Fast-Track proposals will be accepted.
Direct to Phase II will not be accepted.
Number of anticipated awards: 3-4
Budget (total costs, per award): Phase I: up to $225,000 for 6-9 months; Phase II: up to $1,500,000 for up to 2 years
PROPOSALS THAT EXCEED THE BUDGET OR PROJECT DURATION LISTED ABOVE MAY NOT BE FUNDED.
The field of cancer immunotherapy has expanded rapidly over the last few years with the development of several new immunomodulatory agents that have shown promising clinical results. As one example, in 2011, the FDA approved a therapeutic antibody for the treatment of melanoma, ipilimumab (YERVOY®), which blocks cytotoxic T-lymphocyte antigen 4 (CTLA-4), a receptor found on T-cells that downregulates the immune system. In 2014, the FDA approved another agent for the treatment of melanoma, pembrolizumab (KEYTRYDA®), which is the first approved therapeutic antibody targeting the programmed cell death protein 1 (PD-1), another T-cell receptor that plays a role in immune inhibition. These two therapeutic antibodies are representative of a major class of cancer immunotherapies known as immune checkpoint inhibitors, and several other therapeutic agents are currently in development targeting CTLA-4, PD-1, and other immune checkpoint proteins. Other major classes of cancer immunotherapies currently being developed include therapeutic cancer vaccines, as well as therapeutic approaches that involve ex vivo manipulation and engineering of immune cells, including chimeric antigen receptor (CAR) therapy.
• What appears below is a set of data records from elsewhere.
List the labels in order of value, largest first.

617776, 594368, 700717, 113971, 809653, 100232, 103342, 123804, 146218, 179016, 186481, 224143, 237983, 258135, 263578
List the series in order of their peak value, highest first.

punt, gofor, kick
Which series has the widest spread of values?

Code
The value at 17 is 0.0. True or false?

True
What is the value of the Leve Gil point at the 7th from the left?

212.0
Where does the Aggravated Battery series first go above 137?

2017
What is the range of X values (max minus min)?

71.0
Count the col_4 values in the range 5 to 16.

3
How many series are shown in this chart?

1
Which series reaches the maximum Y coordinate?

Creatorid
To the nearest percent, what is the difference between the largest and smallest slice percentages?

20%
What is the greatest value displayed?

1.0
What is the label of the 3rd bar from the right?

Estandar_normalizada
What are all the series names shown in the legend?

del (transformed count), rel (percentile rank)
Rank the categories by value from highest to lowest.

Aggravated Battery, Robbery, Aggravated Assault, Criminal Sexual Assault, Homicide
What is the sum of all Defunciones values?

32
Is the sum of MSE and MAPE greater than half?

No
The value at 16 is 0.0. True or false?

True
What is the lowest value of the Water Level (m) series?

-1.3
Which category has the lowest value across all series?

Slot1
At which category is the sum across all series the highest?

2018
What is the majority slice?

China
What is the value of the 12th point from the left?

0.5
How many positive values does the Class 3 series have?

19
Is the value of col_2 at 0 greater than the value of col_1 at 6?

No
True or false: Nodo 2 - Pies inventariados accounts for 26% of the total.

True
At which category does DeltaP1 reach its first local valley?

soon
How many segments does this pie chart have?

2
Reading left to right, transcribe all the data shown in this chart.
Cancer immunotherapies offer several advantages over current standard-of-care cancer treatments, including the potential to eradicate cancer cells not visible to the surgeon, as well as disseminated metastases that remain undetectable using current imaging modalities. Immunotherapy approaches may also prove effective at targeting slowly dividing or quiescent tumor cells that do not respond well to chemotherapy and/or radiation, and certain immunotherapy approaches are expected to suppress re-emergence of the cancer (following initial treatment) by exploiting the immune system’s memory. In fact, early results have shown positive and dramatic clinical outcomes for some of the more recent cancer immunotherapies, even in patients with advanced disease; however, it is often the case that only a subset of patients respond to such therapies for reasons that are often poorly understood.
As the field of cancer immunotherapy continues to evolve, and as more cancer immunotherapies advance through clinical development, there will be an increasing need for companion diagnostic assays capable of predicting responders (and non-responders) to cancer immunotherapies. Moreover, such assays will become critically important as these therapies are eventually utilized as part of routine clinical practice.
The goal of this contract topic is to develop companion diagnostic assays and technologies capable of identifying individual patients for whom a particular cancer immunotherapy regimen will be safe and effective. This includes cancer immunotherapies that have already received marketing approval from the FDA, as well as cancer immunotherapies currently in clinical development. This topic is specifically intended to address cancer immunotherapies that depend upon eliciting an immune response. Projects that do not meet this requirement will not be considered responsive. For example, a monoclonal therapeutic antibody that exerts a direct antitumoral effect either by neutralizing the antigen or by activating signaling pathways within the target tumor cell, but does not elicit an immune response for its clinical activity, is not considered an immunotherapy and would not be considered responsive.
The goal of this contract topic is NOT to solicit any particular technology or approach, i.e., this contract topic is technology agnostic. Technologies employed may include, but are not limited to, genetic analysis, other molecular diagnostic approaches, cell culture and cell expansion technologies, imaging modalities, radio-labeling approaches, and data science/analytics. This contract topic is specifically intended to support the development of assays that provide predictive and/or prognostic information for a specific cancer immunotherapy. Projects that do not meet this requirement will not be considered responsive. For example, development of an assay for the sole purpose of measuring whether an agent modulates its intended molecular target (e.g., pharmacodynamic assay) would not be considered responsive. Likewise, development of an assay for providing information that is useful in cancer diagnostics or prognostics but not in determining the safe and effective use of a therapeutic product/regimen would also not be considered responsive. Noninvasive and minimally invasive sampling methods (e.g., body fluids and mouth swab) are preferred. Other sampling methods are acceptable if they provide significantly improved predictive value, accuracy, and clinical applicability.